Nada disto precisa de ser elaborado. Um pequeno ritual honesto basta: um pauzinho de incenso de olíbano ou sândalo aceso para marcar o início de uma sessão, uma taça tibetana para abrir uma meditação, óleos essenciais para criar o ambiente de tranquilidade, ou uma vela para assinalar um canto da divisão como sagrado. Nenhum destes objetos faz o trabalho por si; a tradição associa-os a uma prática. Nomeie a intenção que está a definir e deixe que o objeto mantenha essa nota enquanto volta a ela ao longo do dia. Algumas pessoas carregam a mesma ideia no corpo — uma pulseira de minerais que pode levar como um lembrete silencioso — não por qualquer poder que alegue, mas como um ponto de contacto que traz a mente de volta.
Os símbolos também desempenham o seu papel. Funcionam como uma linguagem espiritual, transmitindo o que as palavras não conseguem alcançar completamente. Os símbolos — mandalas, padrões sagrados, imagens de divindades — permitem-me conectar com o invisível. O seu significado desdobra-se gradualmente, através da contemplação e da compreensão silenciosa.
Os símbolos lembram-nos que por trás do mundo visível existe uma realidade mais profunda.
Através de rituais e símbolos aprendi a viver com mais atenção plena, encontrando significado em coisas que antes pareciam banais. Cada gesto, cada ação, torna-se parte de uma jornada contínua — preenchendo a vida não só com beleza, mas com sentido.

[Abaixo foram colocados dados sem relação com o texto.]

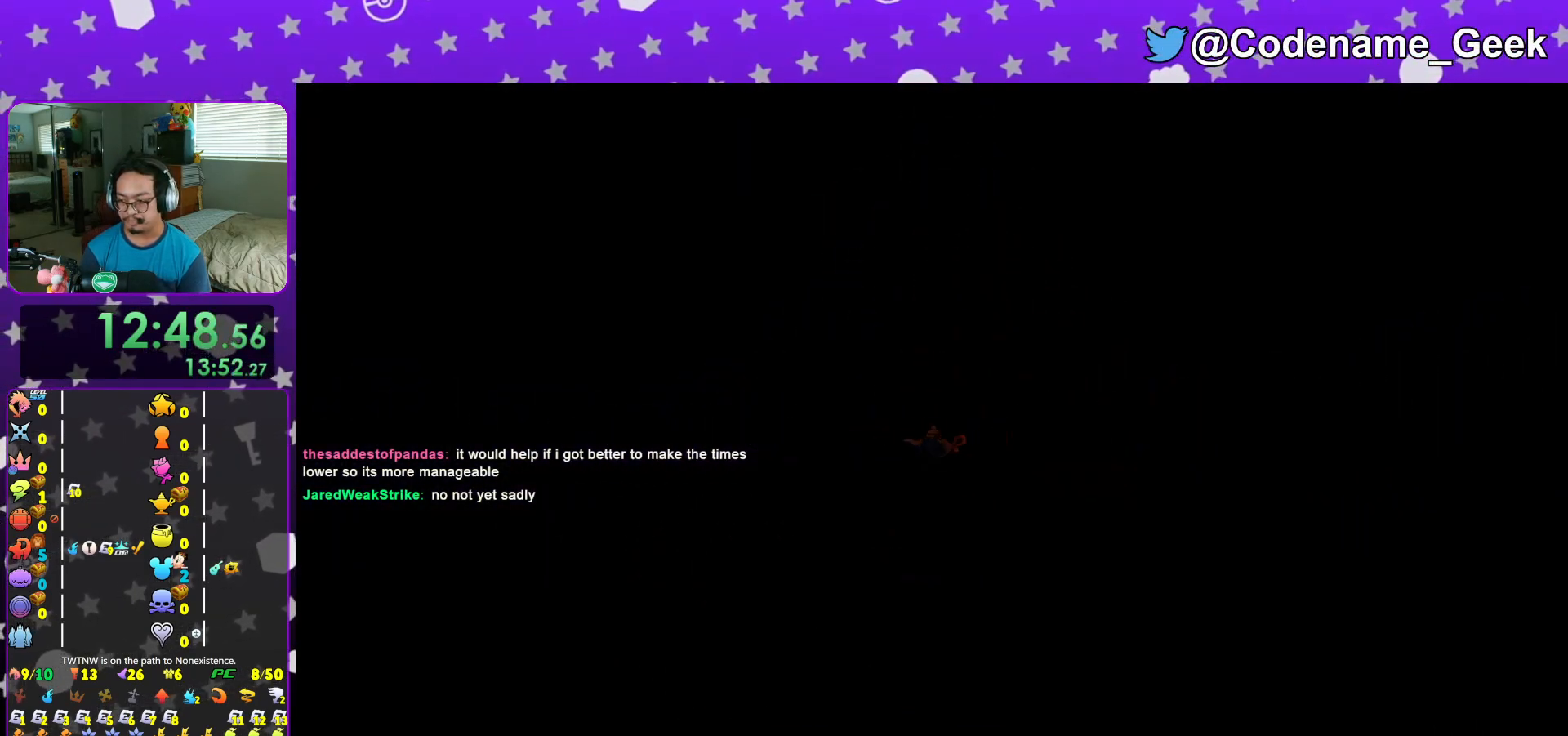
{"buttons": [], "left_stick": "up", "right_stick": "center", "events": [[17, "L1", "up"], [117, "L1", "down"], [184, "L1", "up"], [317, "L1", "down"], [384, "L1", "up"]]}
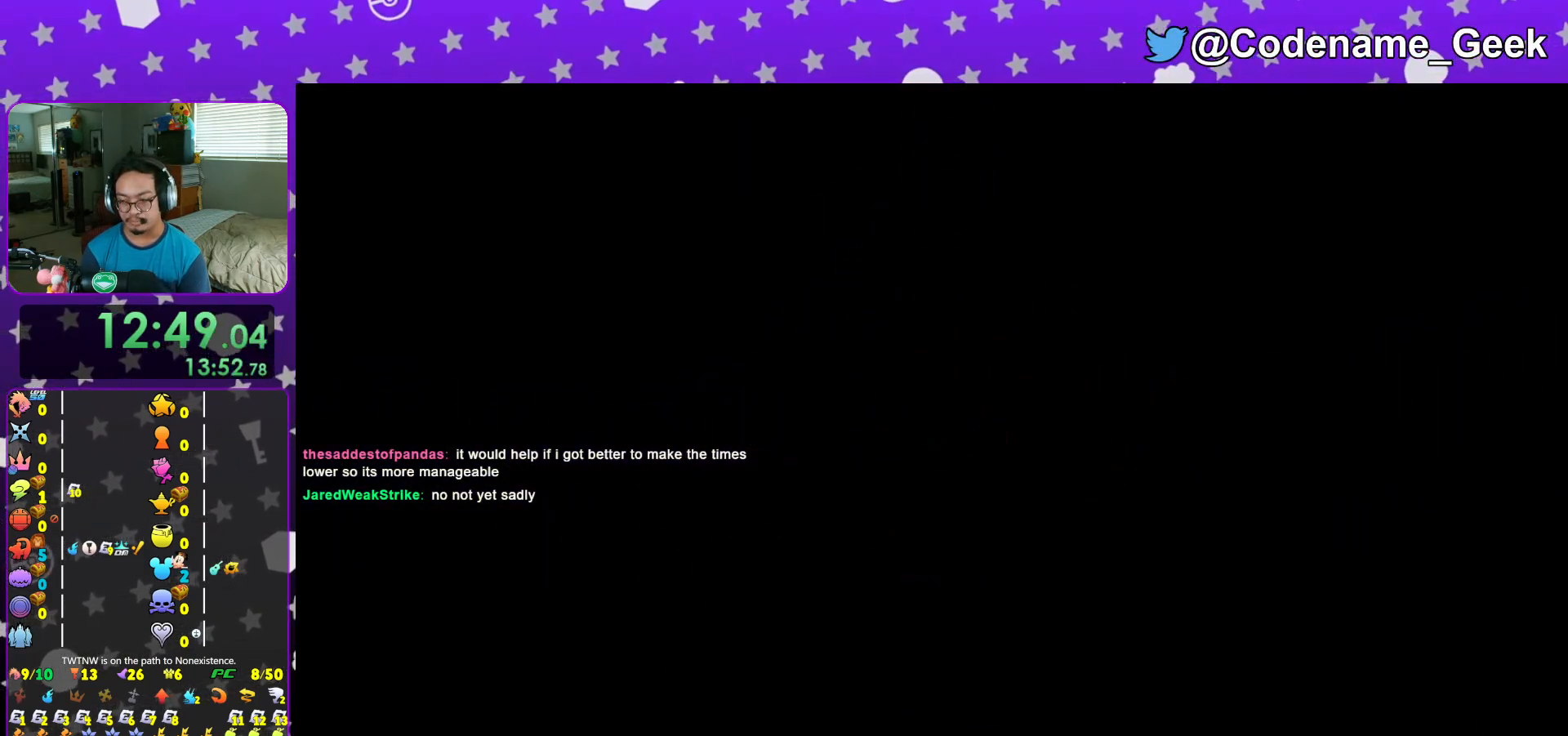
{"buttons": [], "left_stick": "up-right", "right_stick": "center", "events": [[33, "L1", "down"], [117, "L1", "up"], [167, "B", "down"], [501, "B", "up"], [501, "left_stick", "up-right"]]}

Conclusão: entre o esforço e a aceitação
Mergulhar no hinduísmo mudou genuinamente a minha perspetiva, mas não posso afirmar que me tenha tornado uma pessoa calma e iluminada. Cada dia continua a ser uma luta — com o mundo e comigo mesmo. A filosofia oferece orientação, mas a realidade, como sempre, prova ser mais complicada. Mesmo conhecendo estes princípios, ainda cometo erros, sinto raiva e agarro-me a coisas e pessoas que já devia ter deixado ir há muito.
Seguir o dharma, ou libertar-se do apego, não é fácil na prática. Por vezes, as minhas ações são motivadas não por intenções nobres, mas pelo medo e por velhos hábitos. Há dias em que tudo parece correr mal, e pensamentos sobre karma ou não violência oferecem pouco conforto. Mas o hinduísmo nunca prometeu uma vida perfeita e sem sofrimento — apenas sugere uma forma diferente de olhar para as coisas.
Aprecio a ideia de que a perfeição é inatingível, e que isso está bem assim. Mesmo quando não consigo corresponder aos ideais, o importante é não perder a direção. Talvez o crescimento espiritual não seja estar calmo e justo o tempo todo, mas sim aceitar a vulnerabilidade e a imperfeição e seguir em frente na mesma. Isso, para mim, parece honesto.
Agora tento não me culpar pelas minhas fraquezas, mas vê-las como parte da jornada. O hinduísmo ensina-me que o objetivo não é tornar-me perfeito, mas simplesmente continuar a tentar — dia após dia. Isto traz um estranho alívio: saber que não preciso ser outra pessoa, nem perfeito agora mesmo. Basta ser quem sou neste momento e continuar a avançar um pouco mais perto de quem quero ser.
Tens o direito de agir, mas não ao fruto das tuas ações. Não penses que és a causa do resultado, e não procures refúgio na inação.